Archive for May 20th, 2012
In his new book, Thinking: Fast and Slow, Daniel Kahneman notes that human beings constantly claim that they understood the past much better than they actually did at the time. Referring to Nissam Taleb’s concept of “narrative fallacy,” Kahneman details how we employ flawed stories from the past to shape our current views of the world. This is not a good thing (though it often feels good while we engage in over-confident reasoning, as pointed out by Robert Burton); the narrative fallacy is a pernicious problem often a dangerous one.
Narrative fallacies arise inevitably from our continuous attempt to make sense of the world. The explanatory stories of people find compelling are simple; are concrete rather than abstract; assign a larger role to talent, stupidity, and intentions than to luck; and focus on a few striking events that happened rather than on countless events that failed to happen. Any recent civilian event is a candidate to become the kernel of a causal narrative. Taleb suggests that we humans constantly fool ourselves by constructing flimsy accounts of the past and believing that they are true.
[Page 199]. Human beings strive to create and embrace simple stories that give simple causal accounts based upon general propensities and personality traits.
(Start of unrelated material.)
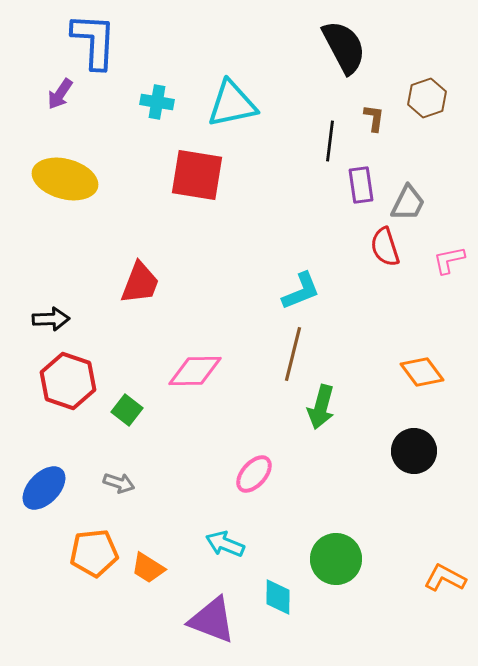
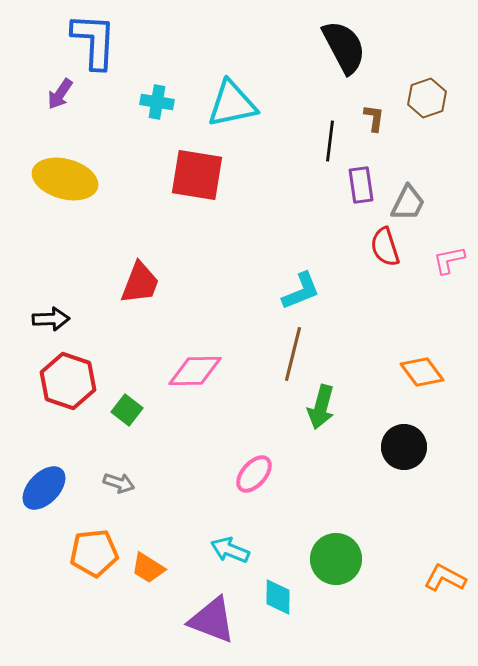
black circle: moved 10 px left, 4 px up
cyan arrow: moved 5 px right, 6 px down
The “halo effect” contributes to this coherence–we tend to assign a generalized valence to other humans, and to assume that those people always act in accordance with our generalized positive or negative characterization of them. In this world, handsome people are also smart, moral and athletic. The halo effect keeps our narratives simple and it leaves little room for true statements such as the following shocker: “Hitler loved dogs and little children.” Our simplistic stories don’t leave room for outlier qualities. We resist the fact that obtuse people are sometimes correct and that the people we admire sometimes act foolishly.